As shown by Ronsse et al. (2011) and Kennedy, Boyle and Shea (2013), auditory models/demonstrations of bimanual task performance along with sonification as feedback are effective for training complex coordination tasks. Making perceptual information about bimanual task performance more salient or perceivable leads to reduced variability in associated action, as shown by Wilson, Collins, and Bingham (2005). This seems to be a general perceptual effect which also applies to sound information and unimanual tasks. van Vugt and Tillmann (2015) found that accurate sonic feedback improved tapping accuracy in a learned motor task to a greater degree than jittered feedback. Interestingly, improved performance in the sonification group persisted into no-feedback retention and transfer tests. The temporal resolution of the auditory system is known to be much finer than that of the somatosensory system (Hirsh & Watson, 1996; Tinazzi et al., 2002), so one would expect more accurate temporal perception of any event paired with sound.

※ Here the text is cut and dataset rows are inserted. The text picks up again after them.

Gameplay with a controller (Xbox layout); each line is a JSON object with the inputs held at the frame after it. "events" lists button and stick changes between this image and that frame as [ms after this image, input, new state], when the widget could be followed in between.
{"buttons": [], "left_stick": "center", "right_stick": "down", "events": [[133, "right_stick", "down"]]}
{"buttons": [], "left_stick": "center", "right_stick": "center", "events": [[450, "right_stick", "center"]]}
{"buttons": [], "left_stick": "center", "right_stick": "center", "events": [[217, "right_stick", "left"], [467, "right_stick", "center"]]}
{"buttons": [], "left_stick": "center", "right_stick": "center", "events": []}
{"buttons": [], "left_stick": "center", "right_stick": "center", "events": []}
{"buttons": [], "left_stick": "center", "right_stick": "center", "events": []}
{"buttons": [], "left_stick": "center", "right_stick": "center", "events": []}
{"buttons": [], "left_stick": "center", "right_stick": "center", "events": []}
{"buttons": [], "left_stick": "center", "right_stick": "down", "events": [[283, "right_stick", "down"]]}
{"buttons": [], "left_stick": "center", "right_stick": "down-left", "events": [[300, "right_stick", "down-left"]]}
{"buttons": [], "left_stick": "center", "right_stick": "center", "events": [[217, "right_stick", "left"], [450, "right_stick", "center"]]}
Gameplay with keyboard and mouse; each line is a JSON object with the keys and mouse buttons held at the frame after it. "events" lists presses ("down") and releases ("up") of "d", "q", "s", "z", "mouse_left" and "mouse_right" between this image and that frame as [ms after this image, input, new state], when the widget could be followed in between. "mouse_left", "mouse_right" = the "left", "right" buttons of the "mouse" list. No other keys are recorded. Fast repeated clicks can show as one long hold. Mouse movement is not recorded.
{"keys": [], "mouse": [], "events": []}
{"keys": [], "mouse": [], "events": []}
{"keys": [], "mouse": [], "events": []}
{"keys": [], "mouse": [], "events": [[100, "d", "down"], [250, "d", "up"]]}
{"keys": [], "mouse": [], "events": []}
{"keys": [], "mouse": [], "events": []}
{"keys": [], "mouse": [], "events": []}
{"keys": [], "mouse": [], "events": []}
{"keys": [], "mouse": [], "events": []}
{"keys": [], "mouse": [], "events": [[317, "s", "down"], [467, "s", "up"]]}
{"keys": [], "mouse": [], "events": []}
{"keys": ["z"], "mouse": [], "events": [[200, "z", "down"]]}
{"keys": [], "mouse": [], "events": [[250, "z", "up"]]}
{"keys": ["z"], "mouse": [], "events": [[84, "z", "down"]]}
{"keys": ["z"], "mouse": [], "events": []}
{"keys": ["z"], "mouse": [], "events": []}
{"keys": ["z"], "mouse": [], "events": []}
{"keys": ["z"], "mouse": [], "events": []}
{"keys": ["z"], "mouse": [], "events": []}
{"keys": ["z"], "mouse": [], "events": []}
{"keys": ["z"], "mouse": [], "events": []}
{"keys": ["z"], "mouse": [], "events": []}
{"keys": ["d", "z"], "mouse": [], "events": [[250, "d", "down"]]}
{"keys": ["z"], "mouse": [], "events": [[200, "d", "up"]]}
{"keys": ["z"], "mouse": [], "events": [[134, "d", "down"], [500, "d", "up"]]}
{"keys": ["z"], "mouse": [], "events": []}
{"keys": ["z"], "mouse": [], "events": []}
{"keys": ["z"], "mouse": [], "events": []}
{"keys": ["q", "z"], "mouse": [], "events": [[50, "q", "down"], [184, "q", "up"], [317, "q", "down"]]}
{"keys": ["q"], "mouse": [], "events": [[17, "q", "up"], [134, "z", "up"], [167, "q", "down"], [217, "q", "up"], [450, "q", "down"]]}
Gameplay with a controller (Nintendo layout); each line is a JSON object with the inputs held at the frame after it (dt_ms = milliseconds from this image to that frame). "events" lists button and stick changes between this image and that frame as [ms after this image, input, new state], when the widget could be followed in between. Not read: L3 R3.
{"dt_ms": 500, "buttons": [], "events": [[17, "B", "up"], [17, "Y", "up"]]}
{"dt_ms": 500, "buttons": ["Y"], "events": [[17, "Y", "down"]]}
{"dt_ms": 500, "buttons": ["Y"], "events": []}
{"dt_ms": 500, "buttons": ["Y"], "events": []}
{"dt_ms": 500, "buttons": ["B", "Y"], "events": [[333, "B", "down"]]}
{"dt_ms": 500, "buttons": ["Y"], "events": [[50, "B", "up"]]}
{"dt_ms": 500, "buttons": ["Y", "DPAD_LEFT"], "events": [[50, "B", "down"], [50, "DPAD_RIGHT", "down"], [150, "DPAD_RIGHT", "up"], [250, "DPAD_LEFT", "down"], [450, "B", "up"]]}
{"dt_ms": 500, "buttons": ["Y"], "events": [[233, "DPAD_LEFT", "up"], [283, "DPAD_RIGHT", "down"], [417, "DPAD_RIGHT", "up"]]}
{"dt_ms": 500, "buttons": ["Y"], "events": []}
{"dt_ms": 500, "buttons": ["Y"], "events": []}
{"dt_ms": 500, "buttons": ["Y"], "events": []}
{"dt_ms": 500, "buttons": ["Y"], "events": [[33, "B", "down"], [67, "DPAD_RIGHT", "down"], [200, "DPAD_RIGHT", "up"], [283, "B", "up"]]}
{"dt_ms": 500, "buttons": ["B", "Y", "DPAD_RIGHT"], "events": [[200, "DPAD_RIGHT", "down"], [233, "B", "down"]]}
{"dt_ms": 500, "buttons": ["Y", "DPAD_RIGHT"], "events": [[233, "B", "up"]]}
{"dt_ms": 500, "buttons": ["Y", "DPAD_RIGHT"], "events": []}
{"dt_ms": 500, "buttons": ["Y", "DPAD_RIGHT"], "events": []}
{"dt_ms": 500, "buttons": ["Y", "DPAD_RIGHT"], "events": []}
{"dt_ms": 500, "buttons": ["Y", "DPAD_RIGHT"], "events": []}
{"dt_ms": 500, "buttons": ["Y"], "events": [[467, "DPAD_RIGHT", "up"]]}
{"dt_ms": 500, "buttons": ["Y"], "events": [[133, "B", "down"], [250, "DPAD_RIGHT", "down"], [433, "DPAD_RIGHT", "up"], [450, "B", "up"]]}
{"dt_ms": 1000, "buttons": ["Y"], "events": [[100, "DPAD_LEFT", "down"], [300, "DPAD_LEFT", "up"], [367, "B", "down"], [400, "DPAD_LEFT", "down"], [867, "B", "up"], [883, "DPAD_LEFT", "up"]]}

Following an ecological approach to motor learning (Gibson, 1969), and assuming that perception never happens in isolation from action, it stands to reason that enhanced perceptual acuity for action’s consequences (i.e. feedback) will necessarily result in better control of action.
Ronsse et al. show that, although slightly slower, sonification is as effective for teaching a novel coordination pattern as the more commonly used Lissajous figure. Lissajous feedback works through perceptual unification, a transformation wherein a difficult bimanual task is consolidated and abstracted to create a new, more coherent and unitary percept (for the effect of perceptual unification on other bimanual tasks without Lissajous feedback, see Franz et al., 2001; Mechsner et al., 2001). Unification makes relevant perceptual information about the higher-order variable of relative phase/timing ratio more available, which allows effective and stable action production. We argue that a demonstration through sound functionally does the same thing; it consolidates a dual-task into a rhythm, which can be perceived and reproduced as a single action.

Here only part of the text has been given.